In 1958, Kim formed the Modern Artists' Association and joined the Art Informel movement, led by Whanki Kim, a pioneering abstract artist of Korea. In 1965, he received a Rockefeller Foundation grant to study at the Art Students League of New York. In 1969, he moved to Paris and lived there for the next 45 years.
He has been compared to Lee Ufan and Nam June Paik and described as a "towering figure of Korean modern art". Kim was named a chevalier of the Ordre des Arts et des Lettres in 1996 and received a silver crown (eungwan) of the Order of Cultural Merit in 2013.
Kim was born in Japanese occupied Korea on 24 December 1929 in Maengsan (modern-day North Korea) and was the eldest in a family of six children.

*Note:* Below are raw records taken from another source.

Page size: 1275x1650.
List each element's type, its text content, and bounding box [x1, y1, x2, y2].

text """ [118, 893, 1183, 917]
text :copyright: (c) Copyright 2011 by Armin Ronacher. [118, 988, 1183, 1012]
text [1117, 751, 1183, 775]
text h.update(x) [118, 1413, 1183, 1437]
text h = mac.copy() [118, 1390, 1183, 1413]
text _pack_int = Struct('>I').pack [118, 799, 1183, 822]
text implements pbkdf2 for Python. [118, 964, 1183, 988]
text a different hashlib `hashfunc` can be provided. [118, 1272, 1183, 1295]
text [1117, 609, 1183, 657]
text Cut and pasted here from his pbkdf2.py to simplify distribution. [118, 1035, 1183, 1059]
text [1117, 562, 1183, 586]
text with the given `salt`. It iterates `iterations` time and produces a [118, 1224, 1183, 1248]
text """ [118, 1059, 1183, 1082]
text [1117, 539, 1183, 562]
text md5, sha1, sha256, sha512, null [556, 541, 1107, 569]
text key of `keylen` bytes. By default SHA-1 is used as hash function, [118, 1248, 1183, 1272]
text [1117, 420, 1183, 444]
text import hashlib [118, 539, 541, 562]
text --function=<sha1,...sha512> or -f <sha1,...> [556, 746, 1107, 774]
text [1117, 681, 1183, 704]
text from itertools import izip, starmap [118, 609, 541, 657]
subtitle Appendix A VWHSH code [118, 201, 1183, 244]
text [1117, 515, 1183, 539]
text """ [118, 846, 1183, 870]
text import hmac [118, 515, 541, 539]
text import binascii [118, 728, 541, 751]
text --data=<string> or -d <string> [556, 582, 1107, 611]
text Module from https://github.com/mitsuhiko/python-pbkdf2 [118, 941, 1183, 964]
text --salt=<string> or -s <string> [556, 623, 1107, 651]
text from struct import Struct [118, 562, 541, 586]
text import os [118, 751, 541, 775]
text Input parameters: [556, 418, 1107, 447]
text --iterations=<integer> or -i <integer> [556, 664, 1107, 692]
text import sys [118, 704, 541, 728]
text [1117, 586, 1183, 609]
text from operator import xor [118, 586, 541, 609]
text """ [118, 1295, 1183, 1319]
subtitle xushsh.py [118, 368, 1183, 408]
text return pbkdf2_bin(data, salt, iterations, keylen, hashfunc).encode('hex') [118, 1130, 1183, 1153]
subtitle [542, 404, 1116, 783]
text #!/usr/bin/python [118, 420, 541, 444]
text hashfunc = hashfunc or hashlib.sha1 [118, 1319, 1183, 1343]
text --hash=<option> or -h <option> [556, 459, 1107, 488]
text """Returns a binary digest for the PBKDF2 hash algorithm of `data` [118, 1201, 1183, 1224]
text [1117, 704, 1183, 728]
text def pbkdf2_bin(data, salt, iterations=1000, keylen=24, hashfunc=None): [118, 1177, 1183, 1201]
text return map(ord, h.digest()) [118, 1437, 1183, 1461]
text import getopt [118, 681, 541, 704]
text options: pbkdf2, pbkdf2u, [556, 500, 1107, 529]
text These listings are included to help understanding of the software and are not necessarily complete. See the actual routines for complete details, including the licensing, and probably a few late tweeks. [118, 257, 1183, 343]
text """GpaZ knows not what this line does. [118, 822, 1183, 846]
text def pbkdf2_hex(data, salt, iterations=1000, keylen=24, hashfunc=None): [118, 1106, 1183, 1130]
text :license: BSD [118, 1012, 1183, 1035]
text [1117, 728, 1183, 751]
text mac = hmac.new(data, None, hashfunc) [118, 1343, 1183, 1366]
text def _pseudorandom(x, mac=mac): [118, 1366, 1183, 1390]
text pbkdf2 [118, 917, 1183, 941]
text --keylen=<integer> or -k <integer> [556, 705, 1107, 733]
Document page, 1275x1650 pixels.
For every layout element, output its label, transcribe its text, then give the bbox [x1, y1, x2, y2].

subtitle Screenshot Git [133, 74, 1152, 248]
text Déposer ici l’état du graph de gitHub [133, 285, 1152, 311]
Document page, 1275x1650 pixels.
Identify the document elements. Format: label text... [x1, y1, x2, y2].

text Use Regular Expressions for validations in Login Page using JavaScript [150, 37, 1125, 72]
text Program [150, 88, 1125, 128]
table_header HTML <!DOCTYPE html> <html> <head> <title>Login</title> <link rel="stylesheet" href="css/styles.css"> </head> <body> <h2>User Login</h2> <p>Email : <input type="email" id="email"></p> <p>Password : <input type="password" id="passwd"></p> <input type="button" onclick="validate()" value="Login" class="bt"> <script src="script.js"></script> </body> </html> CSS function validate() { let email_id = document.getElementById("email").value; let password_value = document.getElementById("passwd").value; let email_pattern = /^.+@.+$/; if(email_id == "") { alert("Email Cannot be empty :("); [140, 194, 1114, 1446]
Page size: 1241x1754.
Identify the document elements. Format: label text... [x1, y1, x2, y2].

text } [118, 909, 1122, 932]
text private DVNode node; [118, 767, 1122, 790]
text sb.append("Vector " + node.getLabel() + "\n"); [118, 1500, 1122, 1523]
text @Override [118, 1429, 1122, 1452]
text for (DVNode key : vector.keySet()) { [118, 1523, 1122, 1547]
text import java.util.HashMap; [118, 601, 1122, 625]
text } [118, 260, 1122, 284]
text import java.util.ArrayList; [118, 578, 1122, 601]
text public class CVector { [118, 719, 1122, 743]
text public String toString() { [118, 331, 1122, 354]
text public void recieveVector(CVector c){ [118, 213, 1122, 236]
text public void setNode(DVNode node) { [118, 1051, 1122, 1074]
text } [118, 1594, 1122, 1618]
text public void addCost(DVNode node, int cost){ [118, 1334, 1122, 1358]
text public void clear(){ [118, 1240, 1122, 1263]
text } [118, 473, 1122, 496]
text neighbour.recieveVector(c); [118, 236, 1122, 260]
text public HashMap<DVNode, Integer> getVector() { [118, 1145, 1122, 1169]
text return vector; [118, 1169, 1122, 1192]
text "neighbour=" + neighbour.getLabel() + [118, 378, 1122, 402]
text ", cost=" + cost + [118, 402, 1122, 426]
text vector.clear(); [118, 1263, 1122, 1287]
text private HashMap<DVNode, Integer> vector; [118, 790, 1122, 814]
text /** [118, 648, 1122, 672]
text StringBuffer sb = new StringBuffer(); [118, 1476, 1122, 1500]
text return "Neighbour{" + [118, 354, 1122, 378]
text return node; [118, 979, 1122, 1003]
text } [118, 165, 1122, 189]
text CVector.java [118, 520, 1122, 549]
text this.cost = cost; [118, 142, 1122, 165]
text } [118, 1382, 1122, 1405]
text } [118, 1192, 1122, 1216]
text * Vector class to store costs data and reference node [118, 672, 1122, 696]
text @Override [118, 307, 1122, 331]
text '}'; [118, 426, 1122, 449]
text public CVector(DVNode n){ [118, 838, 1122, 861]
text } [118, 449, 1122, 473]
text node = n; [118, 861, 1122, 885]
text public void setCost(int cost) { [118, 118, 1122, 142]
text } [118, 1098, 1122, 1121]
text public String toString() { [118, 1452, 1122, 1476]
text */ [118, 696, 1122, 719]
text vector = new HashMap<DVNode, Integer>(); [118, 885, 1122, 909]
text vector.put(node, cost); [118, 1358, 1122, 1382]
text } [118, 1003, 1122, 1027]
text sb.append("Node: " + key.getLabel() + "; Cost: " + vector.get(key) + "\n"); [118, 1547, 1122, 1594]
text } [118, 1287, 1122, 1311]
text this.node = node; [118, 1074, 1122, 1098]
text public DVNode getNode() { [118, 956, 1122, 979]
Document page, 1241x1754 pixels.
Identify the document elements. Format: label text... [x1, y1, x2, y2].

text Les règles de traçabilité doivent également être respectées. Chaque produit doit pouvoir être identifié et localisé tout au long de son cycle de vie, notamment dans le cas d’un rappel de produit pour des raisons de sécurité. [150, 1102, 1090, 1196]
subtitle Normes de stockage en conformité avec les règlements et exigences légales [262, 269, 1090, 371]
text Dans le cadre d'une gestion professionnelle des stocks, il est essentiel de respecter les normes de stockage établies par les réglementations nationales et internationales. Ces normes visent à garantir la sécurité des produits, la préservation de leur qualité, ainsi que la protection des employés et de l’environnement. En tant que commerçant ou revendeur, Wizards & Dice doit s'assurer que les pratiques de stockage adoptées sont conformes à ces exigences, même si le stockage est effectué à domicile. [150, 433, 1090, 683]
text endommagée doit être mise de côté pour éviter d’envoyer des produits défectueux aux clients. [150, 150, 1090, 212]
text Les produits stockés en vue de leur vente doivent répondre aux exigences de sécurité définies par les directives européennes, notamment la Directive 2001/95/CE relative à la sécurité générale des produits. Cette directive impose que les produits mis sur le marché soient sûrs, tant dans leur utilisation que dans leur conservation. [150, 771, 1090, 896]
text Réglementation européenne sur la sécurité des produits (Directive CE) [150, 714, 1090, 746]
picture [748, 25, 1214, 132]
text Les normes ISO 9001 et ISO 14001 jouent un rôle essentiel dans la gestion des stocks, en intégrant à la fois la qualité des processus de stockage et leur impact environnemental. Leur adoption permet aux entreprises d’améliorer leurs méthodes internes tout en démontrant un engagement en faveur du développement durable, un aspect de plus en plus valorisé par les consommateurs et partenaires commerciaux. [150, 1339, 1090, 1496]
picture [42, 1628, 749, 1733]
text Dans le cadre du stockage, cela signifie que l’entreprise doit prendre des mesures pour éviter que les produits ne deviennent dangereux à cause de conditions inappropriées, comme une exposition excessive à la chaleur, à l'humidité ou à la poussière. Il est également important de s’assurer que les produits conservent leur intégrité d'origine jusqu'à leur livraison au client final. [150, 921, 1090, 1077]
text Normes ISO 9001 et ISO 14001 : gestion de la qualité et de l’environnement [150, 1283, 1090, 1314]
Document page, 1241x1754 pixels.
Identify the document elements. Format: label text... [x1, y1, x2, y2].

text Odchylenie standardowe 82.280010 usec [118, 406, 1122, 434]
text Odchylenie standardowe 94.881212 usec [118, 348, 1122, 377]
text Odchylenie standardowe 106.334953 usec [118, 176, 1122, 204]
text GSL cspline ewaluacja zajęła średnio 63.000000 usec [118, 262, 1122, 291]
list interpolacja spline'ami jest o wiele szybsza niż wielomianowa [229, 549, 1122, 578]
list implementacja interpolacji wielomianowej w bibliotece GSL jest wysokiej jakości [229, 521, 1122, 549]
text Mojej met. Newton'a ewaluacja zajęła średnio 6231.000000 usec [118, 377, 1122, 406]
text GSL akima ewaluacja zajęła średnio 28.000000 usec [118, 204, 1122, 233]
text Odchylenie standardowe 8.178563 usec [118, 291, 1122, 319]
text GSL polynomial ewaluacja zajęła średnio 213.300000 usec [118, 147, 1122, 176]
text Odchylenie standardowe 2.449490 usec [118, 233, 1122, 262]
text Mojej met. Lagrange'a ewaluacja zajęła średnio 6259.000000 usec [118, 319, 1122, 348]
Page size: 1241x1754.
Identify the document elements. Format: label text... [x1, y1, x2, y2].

After his hometown was taken over by the Soviet Civil Administration following the division of Korea in 1946, he was arrested for holding an anti-communist pamphlet at the age of 17. After being held for 10 days, he fled to Seoul, at the time under US control. In Seoul, he lived in a refugee camp for a year.
Kim studied art at Seoul National University until the communist capture of Seoul during the Korean War in 1950. Following the capture, he escaped to Jeju Island where he worked as a police officer. He returned to Seoul in 1953 when the violence ceased, and worked as an art teacher in High School. He was the founding member of Hyeondae misulga hyophoe (Contemporary Artists Association) in 1957.
He is the father of French artist Oan Kim.